History of Pop Music

Pop covers the vast terrain of all musical genres. Two definitions have been used for pop over the years. One includes all the music that is widely popular, no matter what it is. Another definition, used more by musicians, defines songs with sweet catchy melodies. Here are some playlists that reflect pop throughout the decades:

2000s 1990s 1980s 1970s 1960s 1950s 1940s 1930s Love Songs

The term "pop music" first started being widely used by British journalists in the 1950s to describe the rise of rock and roll. Before that other terms were used to describe national hits such as "Hit Parade," a top ten chart of national songs published by Billboard. Another term "Tin Pan Alley" was used to describe the music that came out of a songwriting factory in New York called the Brill Building. The first known use of the phrase "pop song" was in the 1920s to describe the escalating popularity of recorded music, which consisted of folk, country, blues and jazz.

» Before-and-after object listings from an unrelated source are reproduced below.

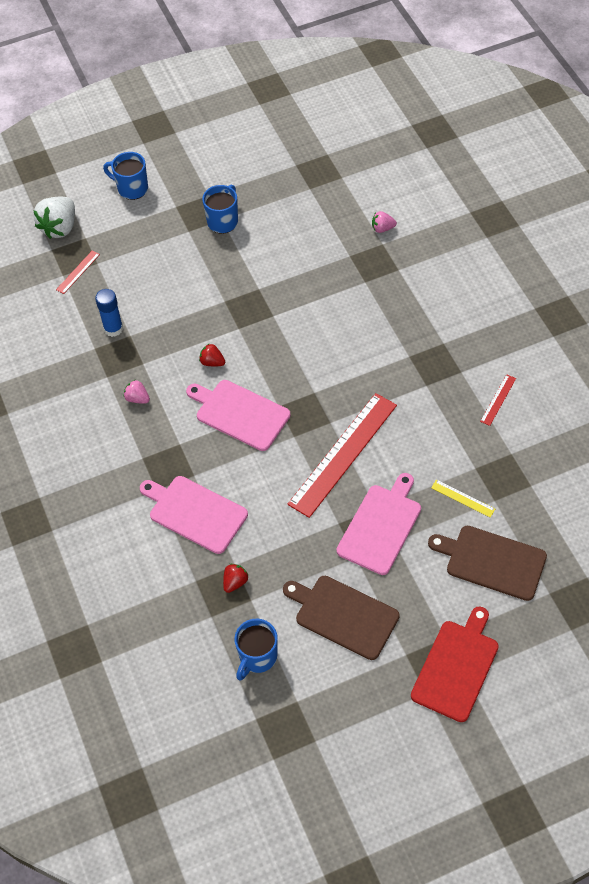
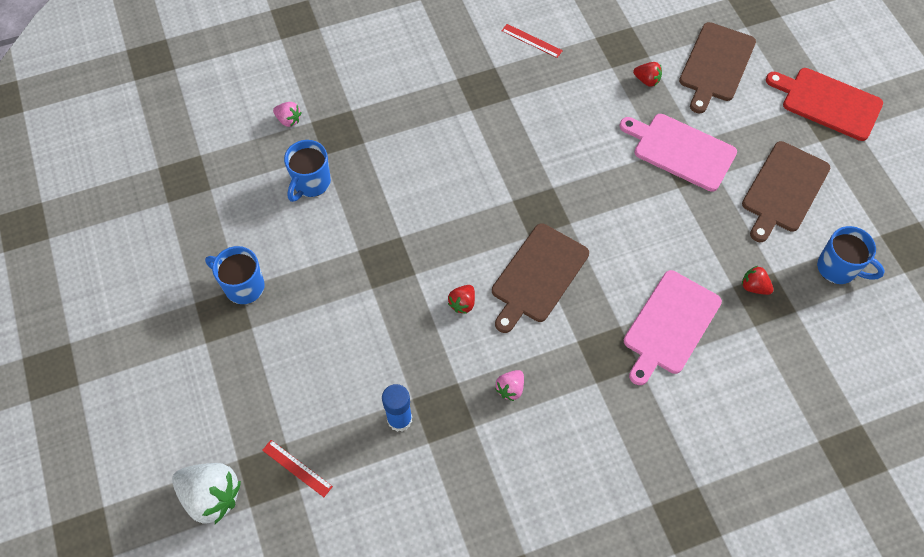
camera: 90 degrees left, 5 degrees up
blue mug [103,152,148,200] -> blue mug moved to [284,140,331,202]
pink cutting board [186,380,291,451] -> brown cutting board [492,223,589,333]
red ruler [288,393,397,518] -> none
pink strawberry [372,211,397,233] -> pink strawberry turned 60 degrees counterclockwise [273,102,302,127]
yellow ruler [431,480,495,518] -> red strawberry [633,62,662,87]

By the 1960s "pop" was a commonly used term in the music industry that was synonymous with top 40. Due to the incredible popularity of rock acts such as The Beatles during that era, rock critics began to use the term as a musical style associated with their sound as well as other melodically rich artists such as The Beach Boys, The Byrds and The Monkees. Ultimately, the 70s became the defining decade for the "pop sound" that was elevated by sweet hooky artists suchs as The Carpenters, Bread and Three Dog Night. Even songs that didn't become popular began being labeled as "pop" due to their tuneful presentation. The radio format known as "Middle of the Road" or "MOR" was crafted by radio consultants to reflect pop sounding music for adults, which included Barbra Streisand, Neil Diamond and Frank Sinatra.

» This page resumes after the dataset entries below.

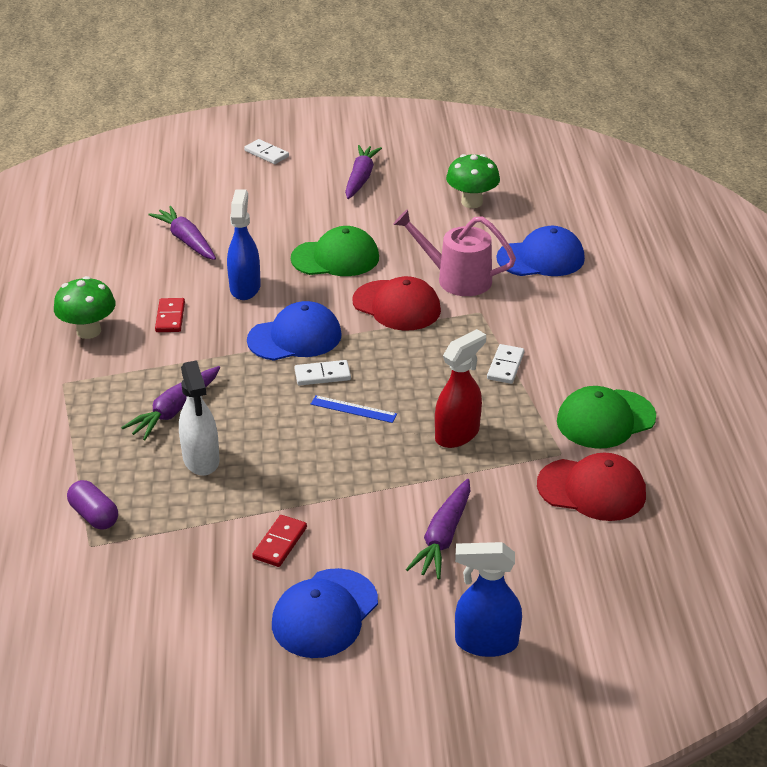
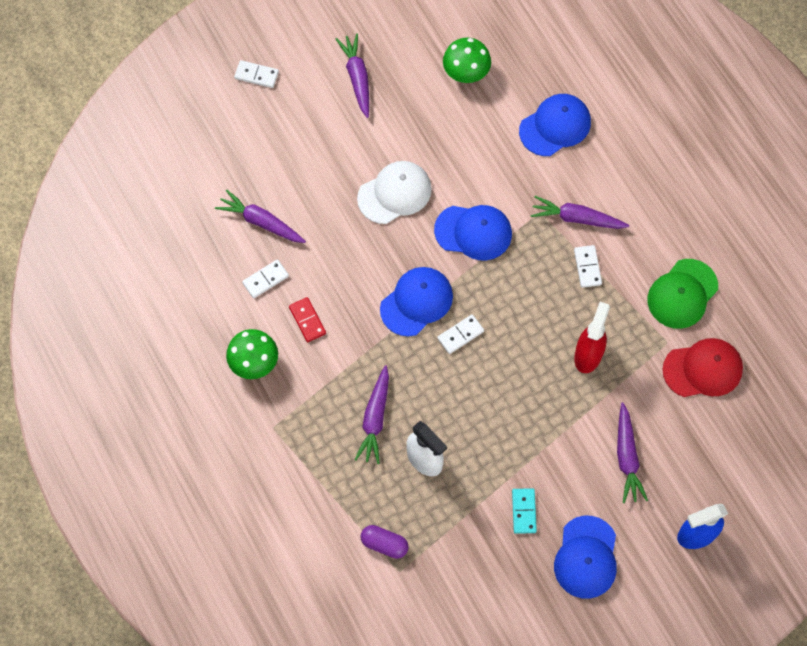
camera: 25 degrees left, 30 degrees up
blue spray bottle [227,189,261,300] -> none
red domino [252,515,307,567] -> turquoise domino [512,488,537,534]
green cap [291,226,379,276] -> white cap [357,161,432,224]
blue ruler [311,395,397,423] -> none
red cap [352,276,441,331] -> blue cap [434,205,512,260]
pink watering can [393,209,516,296] -> none
none -> white domino [242,260,289,298]
none -> purple carrot [531,196,629,229]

During the mid-seventies radio began to fragment into multiple formats, not so much due to public demand, but more due to radio being taken over by national consultants. Traditionally, trade magazines such as Billboard coined terms for radio formats, but with the growing influence of consultants new names for genres and radio formats emerged to fit certain demographics. As a result, MOR became AC, which stood for adult contemporary, featuring soft melodic hits while AOR, developed by the consulting firm Burkhart-Abrams, stood for "album oriented rock." At that point pop started becoming a bad word in the rock lexicon because it referred to lighter melodic music that quickly became associated with big business instead of the young rebel image that rock radio moved toward.

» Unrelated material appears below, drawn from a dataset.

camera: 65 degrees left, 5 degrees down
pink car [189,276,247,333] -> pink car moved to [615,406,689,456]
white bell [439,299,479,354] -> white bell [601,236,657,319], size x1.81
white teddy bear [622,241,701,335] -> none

As the 80s unwound, top 40 records began to fit an electronic mold and the term "techno pop" was used frequently to describe synthesizer-based dance music. Alternatives to top 40 expanded throughout the decade, including "modern rock," which was renamed "alternative" in the 90s. Alternatives to the mainstream had previously been called "underground" or "progressive" if the music had a degree of sophistication compared with the highest charting singles on the Billboard Hot 100. The alternative radio format redefined pop in the sense that it actually began to rival pop acts in popularity. To some degree, top rock musicians began to stop shying away from the term "pop" and embraced it as a musical term. Many of punk-flavored rock acts such as Green Day became known as "power pop" while more straight-ahead melodic bands called their music "pop/rock," a term that is often used to describe melodic guitar-based music.

Pop music is now usually considered separate from more traditionally defined musical styles such as country, jazz, classical and blues. Due to the huge impact of hip hop and r&b music, these forms are often now described as a subset of pop. U2 released an album called Pop in 1993 to reflect their shift from rock to a more electronic style. Ultimately, the term now has a very broad definition that often has nothing to do with popularity. In the 21st century, for example, the term "indie pop" is used to describe underground music with melodic qualities. So it's back to being a respectable term, even among people who want nothing to do with the mainstream.